The only exception I noticed: the scene where she's playing the Chopin G minor Ballade while talking in a full, articulate voice to her piano instructor (Harvey Fierstein). Not impossible, but not typical either for a pianist to whip through a pretty demanding piece such as that Chopin and carry on a full-throated conversation at the same time. To me it looked like a Victor Borge routine for just a moment.
Other then that, this film gets high marks from me for its believable piano playing. As for the rest, well, let's just say I wouldn't even be commenting on this film were it not for the goofy scene with the G Minor Ballade.
Root root root for the home team
I liked the band related parts of this.
As in most movies from the last 30 years, the time wasted on the absolutely pointless romantic interlude could have been better spent developing other parts of the story.
I liked the story of the competitive world of marching bands, but think we could have seen more of the heart that the A&T band put into its work.
I liked Orlando Jones, even if he did not quite seem to carry the torch as a serious but compromising leader.
At the end of this I found myself checking to see if there is a real documentary about this intense world.

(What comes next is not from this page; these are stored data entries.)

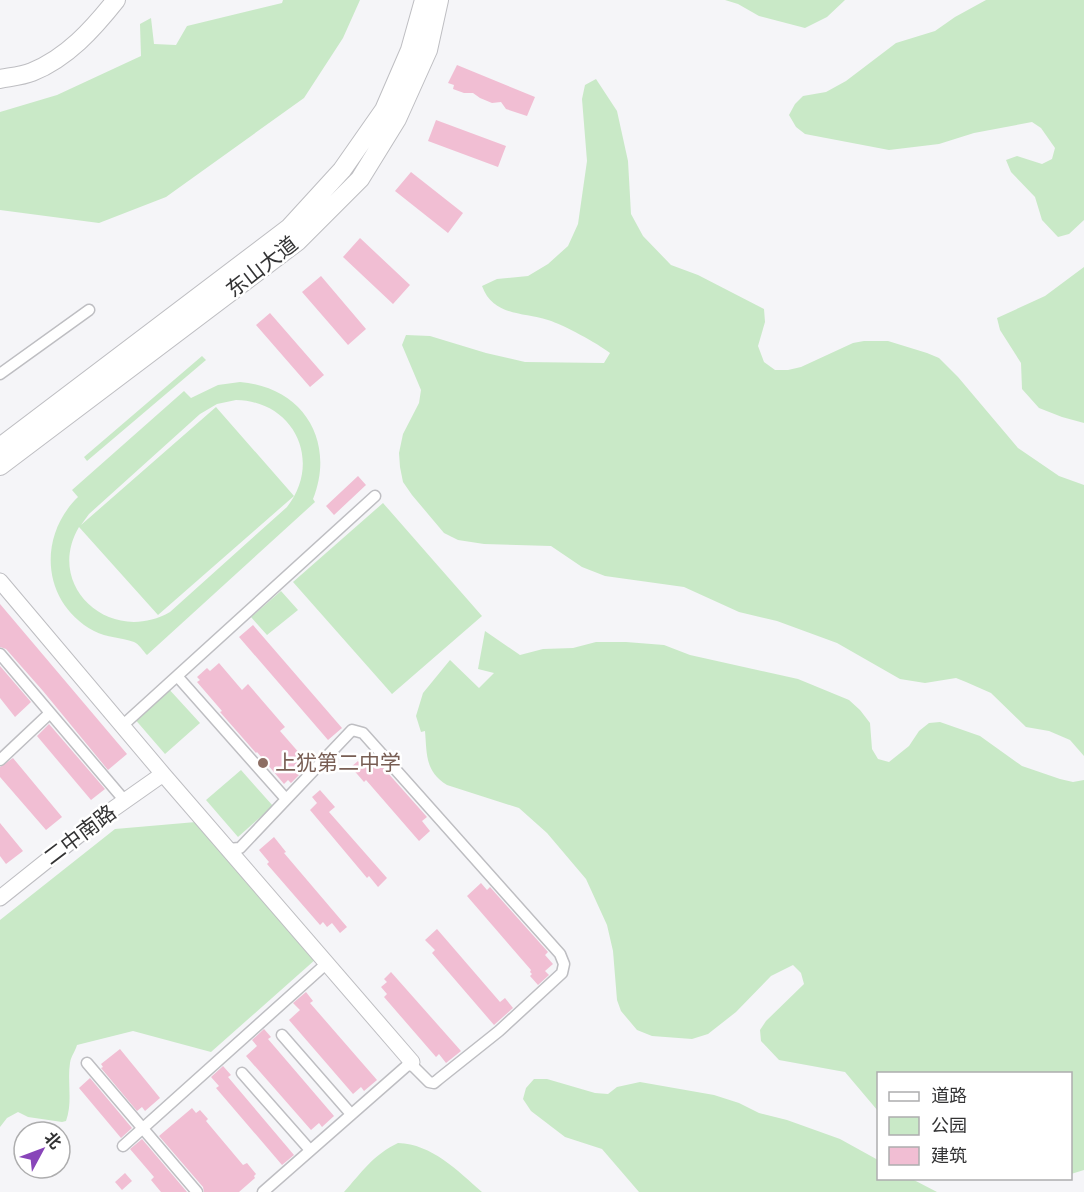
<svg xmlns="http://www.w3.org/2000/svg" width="1084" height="1192" font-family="'DejaVu Sans','Noto Sans SC',sans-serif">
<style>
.green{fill:#c9e9c7;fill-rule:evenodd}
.building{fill:#f1bed3}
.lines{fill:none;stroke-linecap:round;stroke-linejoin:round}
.street-casing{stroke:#bebec2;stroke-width:13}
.secondary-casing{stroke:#bebec2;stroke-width:17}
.primary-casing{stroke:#bebec2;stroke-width:20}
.street{stroke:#fff;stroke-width:10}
.secondary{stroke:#fff;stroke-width:15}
.primary{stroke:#fff;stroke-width:18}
.education-dot{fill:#8d6e63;stroke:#fff;stroke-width:2}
.labels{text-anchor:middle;stroke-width:5;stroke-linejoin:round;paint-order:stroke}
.street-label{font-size:21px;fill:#333334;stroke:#fff}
.education-label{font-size:21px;fill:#785e54;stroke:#fff;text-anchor:start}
</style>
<rect width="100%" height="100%" fill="#f5f5f8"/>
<path class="green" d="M283 0H360L343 38 304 98 166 197 99 223 0 210V112L57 95 141 56 140 24 151 18 154 44 176 45 187 26 282 3Z
M725 0H845L827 17 805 28 759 16 738 4Z
M986 0H1084V220L1069 234 1058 237 1042 220 1035 197 1011 172 1006 160 1017 156 1042 164 1052 159 1055 148 1041 128 1032 122 974 133 939 144 889 150 805 134 796 127 789 115 795 104 803 96 826 92 846 81 896 43 935 31 955 17Z
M596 79 617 111 628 161 631 214 643 236 671 265 698 275 764 309 765 322 758 346 764 362 775 370H788L801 367 853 343 864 341H888L927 353 939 358 958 377 1018 448 1059 476 1084 485V756L1070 740 1049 731 1026 727 991 693 966 682 956 678 925 683 900 679 837 643 777 621 739 612 684 587 605 576 582 567 551 546 484 544 458 540 444 533 412 495 403 482 400 467 399 453 403 434 419 403 421 390 402 345 406 335 430 336 486 353 525 362 604 363 610 353C597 343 564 325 548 320 522 312 493 316 482 286L497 279 528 276 548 264 568 246 578 224 587 161 582 99 585 85Z
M1084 267V423L1062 417 1039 408 1022 389 1021 363 1000 330 997 318 1045 296Z
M202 356 206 360 87 461 84 457Z
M240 382C303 387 336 441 313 499L315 502 147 655C143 651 139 644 134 642 121 637 107 638 94 631 42 603 37 537 78 497L72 490 184 391 191 398 218 385ZM236 400C294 401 323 461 287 507L170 612C110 646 44 586 79 527L158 615 294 496 216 407 81 525 89 514 200 414 217 404Z
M383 503 482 616 392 694 293 582Z
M281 591 298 610 267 635 251 617Z
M485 631 520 655 543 649 573 648 596 642H626L664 645 690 655 798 679 849 700 860 710 870 723 872 749 878 759 889 762 909 746 919 731 929 723 940 722 980 736 1022 766 1060 779 1073 782 1084 780V1170L1071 1174 1070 1074H878V1111L845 1072 779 1060 761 1041 760 1030 766 1021 804 984 801 973 793 965 771 976 736 1012 708 1034 692 1039 652 1036 637 1030 621 1011 617 1000 613 951 607 925 586 879 547 833 519 808 447 785C425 771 427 755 425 731L421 732 416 716 423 693 450 660 479 688 494 673 478 669Z
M167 687 200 723 165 754 133 717Z
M241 770 273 806 238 837 206 800Z
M196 822 316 959 211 1052 133 1031 77 1045C75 1052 71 1056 70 1063 67 1082 73 1102 66 1121L62 1122 28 1117 18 1112 7 1118 0 1127V920L115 829Z
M534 1079H547L595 1093 608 1094 617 1087 640 1082 714 1095 739 1103 759 1113 787 1120 840 1139 878 1160V1178L912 1179 937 1192H639L602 1149 565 1137 531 1111 523 1099 526 1088Z
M398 1143C432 1144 458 1171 482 1192H344C361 1173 374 1154 398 1143Z"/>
<path class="building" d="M457 65 535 97 527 116 506 109 501 102 492 103 480 98 473 93H464L453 89 454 85 448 83Z
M436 120 506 146 498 167 428 141Z
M411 172 463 213 448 233 395 191Z
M360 238 410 285 393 304 343 257Z
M321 276 366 329 348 345 302 292Z
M270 313 324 375 310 387 256 325Z
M358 476 366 485 334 515 326 506Z
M0 604 127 754 108 770 43 691 6 649 0 647Z
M253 625 342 728 328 740 239 637Z
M219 663 242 690 248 684 285 727 280 731 308 763 297 773 299 775 291 783 288 780 284 784 257 752 256 753 220 712 222 711 197 682 200 680 197 677 207 668 210 671Z
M0 666 31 702 15 717 0 698Z
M49 724 105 789 91 800 37 736Z
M13 758 62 817 46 830 0 777V767Z
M369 759 375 766 379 763 427 817 422 821 430 831 419 841 366 780 364 782 351 767 358 761 362 766Z
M320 790 335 807 329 812 387 878 378 887 369 876 367 878 310 810 317 803 312 797Z
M0 823 23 851 6 864 0 856Z
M274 837 286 852 284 853 347 927 340 933 332 923 327 927 323 922 320 925 267 864 269 862 259 850Z
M481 883 487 890 490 887 548 952 545 955 553 964 545 971 549 975 538 985 530 976 532 974 530 972 531 970 467 896Z
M437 929 500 1002 505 998 513 1008 494 1025 432 953 435 950 425 940Z
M391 972 461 1051 446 1063 439 1054 436 1057 384 997 387 994 381 987 387 982 384 979Z
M306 992 313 1001 310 1003 377 1080 364 1091 361 1087 353 1094 289 1020 300 1010 293 1003Z
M264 1029 271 1037 268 1039 334 1116 322 1127 319 1123 311 1130 246 1056 257 1046 252 1040Z
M120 1049 160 1098 145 1111 142 1107 137 1111 101 1068 103 1067 101 1064Z
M223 1066 231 1075 228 1077 294 1155 282 1165 216 1088 219 1086 211 1077Z
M90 1078 132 1128 121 1138 79 1088Z
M192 1108 196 1113 200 1110 208 1119 206 1121 243 1165 247 1163 256 1174 254 1176 255 1178 239 1192H204L203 1187 159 1136Z
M142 1139 187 1192H161L151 1180 154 1177 130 1149Z
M125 1173 132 1181 122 1190 115 1182Z"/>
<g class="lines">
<g class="street-casing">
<path id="street" d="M0 374 89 310
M0 654 125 801
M177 676 286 799
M122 726 375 496
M0 760 50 713
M227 849 240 848 352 730 363 733 560 954 564 964 562 973 499 1031 440 1078 434 1083 429 1082 410 1063 263 1192
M282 1035 351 1114
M87 1063 197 1192
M242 1073 310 1150
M123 1146 327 963"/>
</g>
<g class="secondary-casing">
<path id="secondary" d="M0 581 163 774 412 1062 410 1063
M0 898 99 819 163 774"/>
</g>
<g class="primary-casing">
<path id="primary" d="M0 79C10 77 22 76 32 72 67 58 93 29 116 0
M0 447 289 228 342 170 384 110 410 50 424 0
M0 466 298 241 360 179 397 119 428 50 439 0"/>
</g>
<use href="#street" class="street"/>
<use href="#secondary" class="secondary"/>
<use href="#primary" class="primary"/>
</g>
<circle class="education-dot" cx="263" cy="763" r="6"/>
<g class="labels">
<g class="street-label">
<text transform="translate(262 267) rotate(-38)" y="7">东山大道</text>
<text transform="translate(80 835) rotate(-37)" y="7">二中南路</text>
</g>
<g class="education-label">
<text x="275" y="770">上犹第二中学</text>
</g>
</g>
<rect x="877" y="1072" width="195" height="108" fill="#ffffff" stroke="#adadae" stroke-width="1.5"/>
<rect x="889" y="1092" width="30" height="9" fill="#ffffff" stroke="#adadae" stroke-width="1.5"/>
<text x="931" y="1102" font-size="18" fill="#333334">道路</text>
<rect x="889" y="1117" width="30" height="18" fill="#c9e9c7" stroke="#adadae" stroke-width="1.5"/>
<text x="931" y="1132" font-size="18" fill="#333334">公园</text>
<rect x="889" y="1147" width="30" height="18" fill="#f1bed3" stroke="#adadae" stroke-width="1.5"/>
<text x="931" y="1162" font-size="18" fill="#333334">建筑</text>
<g transform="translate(42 1150) rotate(49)"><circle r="28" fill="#ffffff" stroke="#adadae" stroke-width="1.5"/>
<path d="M0-4.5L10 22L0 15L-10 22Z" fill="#8845b9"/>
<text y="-9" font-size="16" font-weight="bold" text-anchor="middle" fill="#333334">北</text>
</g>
</svg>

Nevertheless, on balance I found myself rooting for the home team all the way to the end. This film sends you on a fun trip, and I enjoyed the time spent.
Style over substance
This movie is a beautiful looking package with nothing going on inside. It reminds me, strangely enough, of Warren Beatty's "Dick Tracy," which in my opinion looks great but gives you nothing to think about.

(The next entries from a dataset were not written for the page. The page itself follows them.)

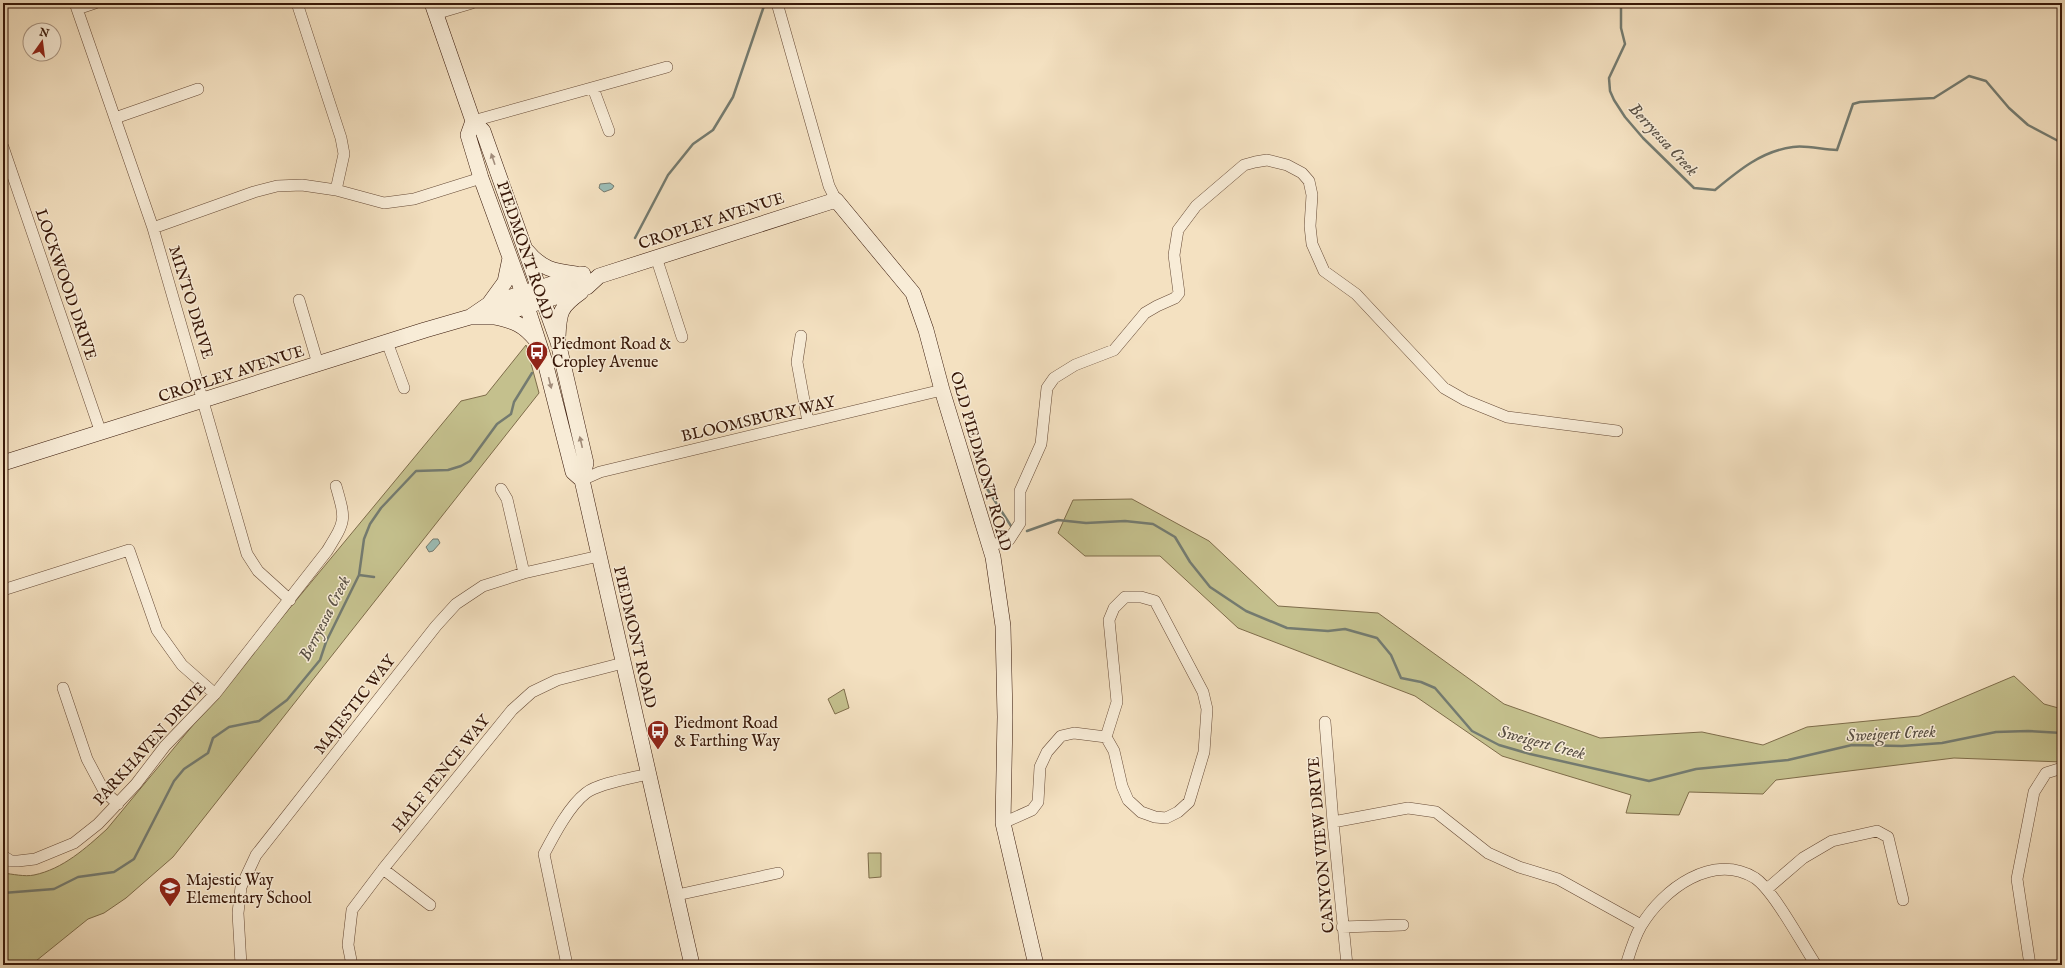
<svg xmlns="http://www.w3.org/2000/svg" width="2065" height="968" font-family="'IM FELL English',serif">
<rect width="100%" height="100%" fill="#f4e1c1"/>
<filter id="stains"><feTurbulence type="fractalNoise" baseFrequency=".005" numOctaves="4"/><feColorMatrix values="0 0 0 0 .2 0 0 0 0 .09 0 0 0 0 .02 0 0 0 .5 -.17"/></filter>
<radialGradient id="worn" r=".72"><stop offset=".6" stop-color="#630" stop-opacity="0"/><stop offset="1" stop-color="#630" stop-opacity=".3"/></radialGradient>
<!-- green -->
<path fill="#c4c08d" stroke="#7e6c4a" d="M526,345L539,393L173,857L126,898L104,913L88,919L31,965H3V873C12,874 25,877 34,875C63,869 86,848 107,829L461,401L486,395Z
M1132,499L1209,541L1278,606L1378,613L1504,704L1600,738L1702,732L1763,745L1807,727L1919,716L2014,676L2044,704L2062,709V762L1954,758L1776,780L1763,794L1689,792L1679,815L1626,813L1631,795L1502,756L1415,696L1238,628L1160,556H1085L1058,533L1073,500Z
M844,689L849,708L835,714L828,699Z
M868,853H881V877L869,878Z"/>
<!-- water -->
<path fill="#9cbdb6" stroke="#747b70" d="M610,183L614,186L612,189L604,192L599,188L600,184Z
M433,539H438L440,543L433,551L429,552L426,547Z"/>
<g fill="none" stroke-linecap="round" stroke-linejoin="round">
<!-- stream -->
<path stroke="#747b70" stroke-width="2.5" d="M1622,3L1621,5V28L1625,44L1609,78L1610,91L1614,100L1625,117L1643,138L1694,188L1715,190C1739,170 1762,151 1793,147C1808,145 1823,150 1837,150L1853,104L1860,102L1934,98L1969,76L1986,81L2009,108L2028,125L2062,143
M635,238L668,175L693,144L713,130L733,97L765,3
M984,484L1011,526
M1027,531L1058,520L1086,523L1125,521L1153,524L1175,537L1190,562L1210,587L1246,611L1287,628L1328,631L1345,629L1377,638L1391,655L1401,678L1421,682L1435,688L1472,731L1499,745L1530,754L1649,781L1696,769L1788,760L1852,745L1902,746L1942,743L1996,732L2028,731L2062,733
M359,575L374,577
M3,893L54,889L78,877L114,872L134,859L174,781L184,769L208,753L213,738L229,727L259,721L287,700L320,660L326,642L359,575L364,539L370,524L381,508L416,471L448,470L461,466L470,461L497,424L511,414L514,402L532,373"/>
<!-- street casing -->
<g stroke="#664a36" stroke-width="12">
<path id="street" d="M75,3L153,228L247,554L258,571L290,600
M297,3L341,138L344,154L336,190
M777,3L829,186L836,200
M77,9L95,3
M435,14L472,3
M593,88L609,131
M115,118L198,89
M473,121L667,67
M3,147L101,433
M153,228L254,192L277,186L302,185L336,190L384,203L414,199L481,178
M656,257L682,337
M299,300L318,364
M801,336L797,362L808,422
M387,342L404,388
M582,480L600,472L942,390
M501,489L507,499L524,573
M989,546L1009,540L1020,523V491L1041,444L1047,388L1054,378L1075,365L1114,350L1145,313L1157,306L1175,298L1179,293L1174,255L1178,230L1196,206L1244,165L1255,162L1267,160L1287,165L1302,173L1309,181L1312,195L1310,226L1312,244L1324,271L1356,294L1444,388L1465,400L1507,417L1617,431
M3,590L129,550L157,630L182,665L215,694
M1125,597H1141L1155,601L1203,692L1207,709L1204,752L1189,802L1178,812L1166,818L1155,817L1141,812L1128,800L1122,786L1114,751L1106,737L1117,702L1109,620L1114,608Z
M63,688L87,759L104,791L118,804
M1325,722L1333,822L1347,965
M1333,822L1408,808L1436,812L1488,853L1519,867L1558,879L1641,925
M1003,823L1032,810L1038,802L1040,767L1047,752L1061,736L1074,733L1106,737
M3,856L11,861H18L35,859L74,843L98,824L136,784L165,746L215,694L327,551C346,520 346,521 336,486
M383,869L430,905
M1767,889L1803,858L1832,841L1877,831L1888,837L1903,900
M677,895L778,873
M1342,927L1403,925
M241,965L238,913L241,887L256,855L436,626L456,604L483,586L524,573L599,556
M352,965L348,945L352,910L383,869L512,710L532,692L557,680L623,663
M567,965L544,854C554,835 569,806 586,793C599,783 632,778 648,774
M1626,965C1630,952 1634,938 1641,926C1663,889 1713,852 1755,878C1774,891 1802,944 1816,965
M2030,965L2017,879L2034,792L2046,773L2062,768"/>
</g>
<!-- secondary casing -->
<g stroke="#371708" stroke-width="16">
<path id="secondary" d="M432,3L473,121L483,131L558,342L586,463L582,480L692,965
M473,121L468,135L481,178L519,282L545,362L573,472L582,480
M527,251C542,269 553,271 576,274
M489,304L505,282L510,258
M470,317L489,304L583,274
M494,317C514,321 523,324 536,340
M558,337C559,312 560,307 581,292
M3,463L425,330L470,317H493L587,287L599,276L836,200L913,293L926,330L942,390L993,557L1003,626L1005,717L1003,823L1036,965"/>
</g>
<!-- street -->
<use href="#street" stroke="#f8ecd7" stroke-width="11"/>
<!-- secondary -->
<use href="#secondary" stroke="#f8ecd7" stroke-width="15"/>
</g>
<!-- one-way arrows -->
<defs><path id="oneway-solid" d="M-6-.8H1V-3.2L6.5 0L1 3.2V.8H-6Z"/></defs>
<g fill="#a18c7a">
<use href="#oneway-solid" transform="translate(493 159) rotate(-109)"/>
<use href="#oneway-solid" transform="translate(550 383) rotate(76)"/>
<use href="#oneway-solid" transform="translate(581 442) rotate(-103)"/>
</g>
<!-- icons -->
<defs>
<g id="bus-pin" transform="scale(1.15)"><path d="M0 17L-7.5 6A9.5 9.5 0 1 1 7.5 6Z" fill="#8f2418" stroke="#f8ecd7"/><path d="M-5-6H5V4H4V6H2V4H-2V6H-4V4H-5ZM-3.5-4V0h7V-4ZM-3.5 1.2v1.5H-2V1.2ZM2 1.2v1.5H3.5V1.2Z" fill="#fff"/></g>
<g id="school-pin" transform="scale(1.15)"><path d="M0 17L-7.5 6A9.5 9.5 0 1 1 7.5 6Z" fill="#8f2418" stroke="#f8ecd7"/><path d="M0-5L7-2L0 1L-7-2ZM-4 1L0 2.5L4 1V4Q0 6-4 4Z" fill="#fff"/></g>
</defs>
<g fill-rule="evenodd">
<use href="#bus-pin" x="537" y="352"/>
<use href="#bus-pin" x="658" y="731"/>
<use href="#school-pin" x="170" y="888"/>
</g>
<g text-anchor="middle" stroke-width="3" stroke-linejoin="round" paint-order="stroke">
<!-- street labels -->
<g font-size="16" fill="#371708" stroke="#f8ecd7">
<text transform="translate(711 220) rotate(-18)" y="6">CROPLEY AVENUE</text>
<text transform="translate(526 250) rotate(71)" y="6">PIEDMONT ROAD</text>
<text transform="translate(67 284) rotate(71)" y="6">LOCKWOOD DRIVE</text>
<text transform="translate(192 302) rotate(73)" y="6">MINTO DRIVE</text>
<text transform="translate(231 373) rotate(-18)" y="6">CROPLEY AVENUE</text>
<text transform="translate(758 418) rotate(-13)" y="6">BLOOMSBURY WAY</text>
<text transform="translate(982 461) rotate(74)" y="6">OLD PIEDMONT ROAD</text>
<text transform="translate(636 637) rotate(77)" y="6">PIEDMONT ROAD</text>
<text transform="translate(354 704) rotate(-52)" y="6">MAJESTIC WAY</text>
<text transform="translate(149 743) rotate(-48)" y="6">PARKHAVEN DRIVE</text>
<text transform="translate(440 773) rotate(-51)" y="6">HALF PENCE WAY</text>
<text transform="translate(1320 845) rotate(-95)" y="6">CANYON VIEW DRIVE</text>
</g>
<!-- poi labels -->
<g font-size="16" fill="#371708" stroke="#f8ecd7" text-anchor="start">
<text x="552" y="349">Piedmont Road &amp;<tspan x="552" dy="18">Cropley Avenue</tspan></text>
<text x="674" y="728">Piedmont Road<tspan x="674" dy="18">&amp; Farthing Way</tspan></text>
<text x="186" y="885">Majestic Way<tspan x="186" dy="18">Elementary School</tspan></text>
</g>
<!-- water labels -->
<g font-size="17" font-style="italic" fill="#5a5145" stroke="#f8ecd7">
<text transform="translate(1664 139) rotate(47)" y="6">Berryessa Creek</text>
<text transform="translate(324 618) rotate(-63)" y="6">Berryessa Creek</text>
<text transform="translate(1891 733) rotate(-3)" y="6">Sweigert Creek</text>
<text transform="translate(1542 742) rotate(15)" y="6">Sweigert Creek</text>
</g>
</g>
<!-- margin -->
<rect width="2065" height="968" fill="none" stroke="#f4e1c1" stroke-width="16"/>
<rect x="4" y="4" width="2057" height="960" fill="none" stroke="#371708" stroke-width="2"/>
<rect x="8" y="8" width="2049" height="952" fill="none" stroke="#371708"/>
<!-- north arrow -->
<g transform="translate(42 42) rotate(14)"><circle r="19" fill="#f8ecd7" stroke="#ab9784"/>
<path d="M0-3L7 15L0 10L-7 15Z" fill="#8f2418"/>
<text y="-6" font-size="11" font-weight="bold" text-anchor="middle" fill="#371708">N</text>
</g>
<rect width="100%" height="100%" filter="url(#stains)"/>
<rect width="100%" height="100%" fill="url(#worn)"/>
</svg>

I recommend watching "Three" without listening. Turn the sound down. This way you'll get the best part of this film without being annoyed by the rest of it.
The Late Shift (1996)
A creditable gossip film
I remember this movie getting a lot of flak from reviewers when it was new. Letterman and Leno themselves had objections. Letterman called it (paraphrasing) the biggest waste of film he'd ever seen, and Leno objected to the simpleton portrayal of himself. But Letterman had John Michael Higgins as a guest on his show so it seems he didn't take anything too personally. A DVD re-release, with opinions and such from those involved, could be interesting, though I suspect the days when late night talkshow wars captivated the nation are gone and not returning soon.
I preferred the Letterman impersonation to the Leno, but could never buy in to either. They never rose above caricature, and I never simply accepted them as actors. For comparison: Paul Sorvino as Kissinger in Oliver Stone's "Nixon" comes to mind as an impersonation which may have seemed laughable in the first few moments but which seemed at least plausible after the first moments of amusement wore off.
The highlight of the show for me was Treat Williams as Michael Ovitz. Williams' speech to Letterman was not as great as but reminiscent of Alec Baldwin's entrance (and quick exit) as Blake in Glengerry Glen Ross.
They could have done more with Johnny's role in all this. I know he was mostly uninvolved in the events portrayed in this movie, and most audiences will be familiar with his reputation such that Johnny Carson needs no introduction. But more context about why Dave and Jay and all comedians revere Johnny would have given this flick the substance it lacks in being a gossip film.
Guess I should read the book...
Rich Little imitating Johnny Carson, unfortunately, came across as nothing more than Rich Little imitating Johnny Carson.
I tell you what, after watching this movie, then watching either the Letterman or Leno show, all I want to do is crack open my Johnny Carson DVDs and see the real thing.